TEXT SHOWN.
┄┄┄┄┄┄┄┄┄┄

News in South Africa 15th March:

1. Big risks ahead for businesses:

Risks to business in South Africa are changing rapidly, and it’s keeping insurers awake at night, says Lizo Mnguni, spokesperson for Old Mutual Insure.

Big risks ahead for businesses
Photo by Andrei

Such risks are likely to impact the insured during 2023 and significantly affect those that do not have any sort of insurance.

Mnguni said that the following risks are those that can be expected to cause increased insurance risks in 2023:

Load shedding

“While everyone has come to accept the instability of the national grid, reports are suggesting that load shedding is likely to be a guaranteed event for the next two years. In this scenario, we are in for a bumpy ride,” said Mnguni.

Mnguni said that Old Mutual Insure had noticed a significant increase in claims, especially power surges claims, given the frequency of outages.

“Since 2018, the number of electronic equipment, burst geysers, and power surge claims have risen by 93%,” he said.

“Power surge claims are increasingly becoming difficult to insure. Insurance companies are in the business of managing risk, and when the frequency and severity of claims increase, it can impact the availability and affordability of insurance coverage.”

Climate change and weather

Weather risks are making it more important that insurance coverage is maintained, said Mnguni.

He said that we are currently in a prolonged La Niña cycle, which is wreaking havoc on the country.

“We have seen the effects of the Johannesburg floods in late 2022, brought on by La Niña, and of course, the biggest catastrophic event of 2022 – and in history – the KwaZulu-Natal floods.”

Recent data from Old Mutual Insure showed that the average annual CAT (catastrophe) claims in the last ten years between 2012 and 2022 are ten times higher than they were between 2000 and 2011.

He said that policyholders may have previously thought that they don’t need specific insurance because the infrastructure surrounding their property is good, with minimal risks, but this is also changing.

Economic climate

Mnguni said that higher levels of inflation will likely be around until early 2023 before tapering off in the second half of next year – making it more important for companies in the country to be insured.

Civil unrest

“There is a greater risk of civil unrest in 2023 as opposed to 2022, especially around the instability of the grid. We are keeping our eye on this,” says Mnguni, recalling the unprecedented riots of 2021.

┄┄┄┄┄┄┄┄┄┄

Stored data entries
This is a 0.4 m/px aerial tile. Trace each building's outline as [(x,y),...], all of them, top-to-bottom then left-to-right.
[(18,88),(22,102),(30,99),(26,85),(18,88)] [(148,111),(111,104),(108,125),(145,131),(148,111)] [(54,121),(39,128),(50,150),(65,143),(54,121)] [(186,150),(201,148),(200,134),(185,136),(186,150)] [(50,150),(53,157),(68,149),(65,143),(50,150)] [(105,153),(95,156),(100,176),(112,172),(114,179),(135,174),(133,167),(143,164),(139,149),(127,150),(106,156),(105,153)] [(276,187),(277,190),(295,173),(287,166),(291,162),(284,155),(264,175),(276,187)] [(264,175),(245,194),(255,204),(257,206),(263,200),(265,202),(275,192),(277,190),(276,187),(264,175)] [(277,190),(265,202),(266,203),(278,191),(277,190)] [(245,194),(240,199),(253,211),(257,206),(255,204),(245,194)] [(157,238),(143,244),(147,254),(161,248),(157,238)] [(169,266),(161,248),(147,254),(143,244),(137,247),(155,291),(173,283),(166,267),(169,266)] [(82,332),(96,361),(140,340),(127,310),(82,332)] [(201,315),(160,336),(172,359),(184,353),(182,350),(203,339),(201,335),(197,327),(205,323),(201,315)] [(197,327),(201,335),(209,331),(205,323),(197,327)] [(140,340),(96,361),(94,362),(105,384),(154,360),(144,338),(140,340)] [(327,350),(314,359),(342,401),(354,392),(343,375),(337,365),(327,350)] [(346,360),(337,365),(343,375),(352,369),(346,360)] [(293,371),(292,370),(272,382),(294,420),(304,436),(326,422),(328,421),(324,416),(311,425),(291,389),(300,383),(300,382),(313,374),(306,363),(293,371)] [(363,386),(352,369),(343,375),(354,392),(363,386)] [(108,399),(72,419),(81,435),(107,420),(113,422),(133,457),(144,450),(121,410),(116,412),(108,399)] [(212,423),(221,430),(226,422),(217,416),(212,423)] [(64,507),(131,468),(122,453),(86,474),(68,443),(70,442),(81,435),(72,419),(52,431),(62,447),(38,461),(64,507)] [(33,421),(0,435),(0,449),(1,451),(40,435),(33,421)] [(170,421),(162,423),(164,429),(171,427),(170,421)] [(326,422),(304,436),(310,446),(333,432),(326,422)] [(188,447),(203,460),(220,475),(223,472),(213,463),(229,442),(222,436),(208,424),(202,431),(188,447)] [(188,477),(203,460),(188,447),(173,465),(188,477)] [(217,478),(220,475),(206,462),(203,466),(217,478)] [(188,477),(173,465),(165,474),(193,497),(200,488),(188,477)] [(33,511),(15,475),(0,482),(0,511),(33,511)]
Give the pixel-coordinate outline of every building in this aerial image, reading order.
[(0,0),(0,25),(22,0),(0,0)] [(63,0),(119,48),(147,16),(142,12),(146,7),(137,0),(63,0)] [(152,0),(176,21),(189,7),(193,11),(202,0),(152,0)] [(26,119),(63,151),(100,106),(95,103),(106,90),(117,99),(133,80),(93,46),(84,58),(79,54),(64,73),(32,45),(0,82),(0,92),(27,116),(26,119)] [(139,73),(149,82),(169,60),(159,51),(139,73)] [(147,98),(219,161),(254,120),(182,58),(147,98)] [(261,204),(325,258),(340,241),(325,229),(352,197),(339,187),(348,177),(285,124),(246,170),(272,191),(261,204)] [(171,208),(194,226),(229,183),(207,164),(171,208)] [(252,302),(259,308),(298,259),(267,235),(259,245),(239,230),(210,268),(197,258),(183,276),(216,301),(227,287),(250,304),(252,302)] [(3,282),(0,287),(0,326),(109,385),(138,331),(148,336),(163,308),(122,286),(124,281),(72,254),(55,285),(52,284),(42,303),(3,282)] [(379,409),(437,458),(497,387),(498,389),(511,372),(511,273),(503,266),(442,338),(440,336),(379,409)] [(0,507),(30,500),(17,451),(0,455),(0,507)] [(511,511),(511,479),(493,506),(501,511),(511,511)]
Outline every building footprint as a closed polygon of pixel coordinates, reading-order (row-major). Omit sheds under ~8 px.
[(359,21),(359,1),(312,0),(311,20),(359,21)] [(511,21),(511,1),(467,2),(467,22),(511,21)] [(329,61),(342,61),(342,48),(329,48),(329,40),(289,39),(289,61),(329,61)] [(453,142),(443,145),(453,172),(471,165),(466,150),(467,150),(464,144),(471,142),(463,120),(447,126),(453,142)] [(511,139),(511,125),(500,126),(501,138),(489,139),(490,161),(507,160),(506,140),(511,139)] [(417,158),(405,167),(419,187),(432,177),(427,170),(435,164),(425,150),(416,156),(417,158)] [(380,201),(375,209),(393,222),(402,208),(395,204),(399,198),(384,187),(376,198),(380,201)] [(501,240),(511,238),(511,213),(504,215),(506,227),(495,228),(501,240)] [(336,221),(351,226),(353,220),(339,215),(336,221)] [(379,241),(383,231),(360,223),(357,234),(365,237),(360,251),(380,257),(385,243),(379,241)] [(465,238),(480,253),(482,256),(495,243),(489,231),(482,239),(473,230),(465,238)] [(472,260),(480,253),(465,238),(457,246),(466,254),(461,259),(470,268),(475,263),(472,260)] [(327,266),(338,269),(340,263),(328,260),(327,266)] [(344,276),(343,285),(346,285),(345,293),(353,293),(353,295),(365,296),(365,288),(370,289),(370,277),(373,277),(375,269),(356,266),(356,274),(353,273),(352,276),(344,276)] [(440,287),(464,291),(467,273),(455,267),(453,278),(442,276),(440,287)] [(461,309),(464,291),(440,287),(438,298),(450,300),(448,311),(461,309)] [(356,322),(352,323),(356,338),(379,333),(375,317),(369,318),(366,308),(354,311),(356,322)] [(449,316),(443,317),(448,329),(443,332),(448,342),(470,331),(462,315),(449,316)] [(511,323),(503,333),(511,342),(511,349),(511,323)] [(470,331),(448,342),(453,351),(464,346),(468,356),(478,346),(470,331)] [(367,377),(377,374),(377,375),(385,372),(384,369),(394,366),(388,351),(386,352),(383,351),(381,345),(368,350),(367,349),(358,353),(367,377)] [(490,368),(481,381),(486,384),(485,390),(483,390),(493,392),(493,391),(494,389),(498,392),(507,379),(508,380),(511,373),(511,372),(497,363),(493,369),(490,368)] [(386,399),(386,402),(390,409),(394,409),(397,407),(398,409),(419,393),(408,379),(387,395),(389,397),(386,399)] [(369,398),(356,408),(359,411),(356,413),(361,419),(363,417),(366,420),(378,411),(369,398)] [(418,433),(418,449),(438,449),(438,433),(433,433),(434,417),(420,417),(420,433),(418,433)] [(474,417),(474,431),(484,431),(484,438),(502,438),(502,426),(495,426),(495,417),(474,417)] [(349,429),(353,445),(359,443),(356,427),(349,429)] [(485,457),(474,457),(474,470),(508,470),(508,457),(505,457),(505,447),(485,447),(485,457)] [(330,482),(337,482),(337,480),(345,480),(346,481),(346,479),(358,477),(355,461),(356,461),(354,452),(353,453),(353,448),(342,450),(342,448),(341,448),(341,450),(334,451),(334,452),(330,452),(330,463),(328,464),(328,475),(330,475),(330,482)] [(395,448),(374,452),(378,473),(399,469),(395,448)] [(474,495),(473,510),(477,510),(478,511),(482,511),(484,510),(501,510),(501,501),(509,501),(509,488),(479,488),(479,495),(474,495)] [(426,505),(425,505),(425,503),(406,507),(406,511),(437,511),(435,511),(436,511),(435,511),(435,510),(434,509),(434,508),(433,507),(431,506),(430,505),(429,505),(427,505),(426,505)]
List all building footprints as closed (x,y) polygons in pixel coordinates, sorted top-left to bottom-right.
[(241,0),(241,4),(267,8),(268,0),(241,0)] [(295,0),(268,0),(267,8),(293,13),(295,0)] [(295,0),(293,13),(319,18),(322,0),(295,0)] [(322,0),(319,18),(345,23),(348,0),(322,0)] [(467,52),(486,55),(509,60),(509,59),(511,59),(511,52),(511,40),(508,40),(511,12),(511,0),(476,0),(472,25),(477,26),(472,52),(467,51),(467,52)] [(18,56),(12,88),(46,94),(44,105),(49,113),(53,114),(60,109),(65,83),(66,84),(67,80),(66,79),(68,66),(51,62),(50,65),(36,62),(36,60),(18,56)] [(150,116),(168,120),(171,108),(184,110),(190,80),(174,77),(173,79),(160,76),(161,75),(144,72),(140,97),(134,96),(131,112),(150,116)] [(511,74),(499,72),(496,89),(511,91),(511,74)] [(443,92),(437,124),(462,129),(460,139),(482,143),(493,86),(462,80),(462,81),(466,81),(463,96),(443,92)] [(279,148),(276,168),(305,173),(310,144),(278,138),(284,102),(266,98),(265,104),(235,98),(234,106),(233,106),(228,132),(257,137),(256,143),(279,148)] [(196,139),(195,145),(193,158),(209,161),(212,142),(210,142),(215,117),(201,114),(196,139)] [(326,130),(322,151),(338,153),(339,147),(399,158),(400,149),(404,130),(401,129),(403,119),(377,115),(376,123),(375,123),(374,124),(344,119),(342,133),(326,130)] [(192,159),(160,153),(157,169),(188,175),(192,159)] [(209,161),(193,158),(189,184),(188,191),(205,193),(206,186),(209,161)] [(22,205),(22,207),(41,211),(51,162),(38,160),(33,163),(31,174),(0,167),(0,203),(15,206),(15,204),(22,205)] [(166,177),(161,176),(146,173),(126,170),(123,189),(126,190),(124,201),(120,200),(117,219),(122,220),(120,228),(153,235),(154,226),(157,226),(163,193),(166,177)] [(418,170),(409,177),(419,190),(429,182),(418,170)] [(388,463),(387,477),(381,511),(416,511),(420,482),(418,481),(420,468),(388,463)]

┄┄┄┄┄┄┄┄┄┄

REQUIRED TASK. Write out the part of the article on business risks in South Africa from "Weather risks are" to "is also changing.", word for word. The entries have nothing to do with what is asked here.

EXERCISE RESPONSE.
Weather risks are making it more important that insurance coverage is maintained, said Mnguni.

He said that we are currently in a prolonged La Niña cycle, which is wreaking havoc on the country.

“We have seen the effects of the Johannesburg floods in late 2022, brought on by La Niña, and of course, the biggest catastrophic event of 2022 – and in history – the KwaZulu-Natal floods.”

Recent data from Old Mutual Insure showed that the average annual CAT (catastrophe) claims in the last ten years between 2012 and 2022 are ten times higher than they were between 2000 and 2011.

He said that policyholders may have previously thought that they don’t need specific insurance because the infrastructure surrounding their property is good, with minimal risks, but this is also changing.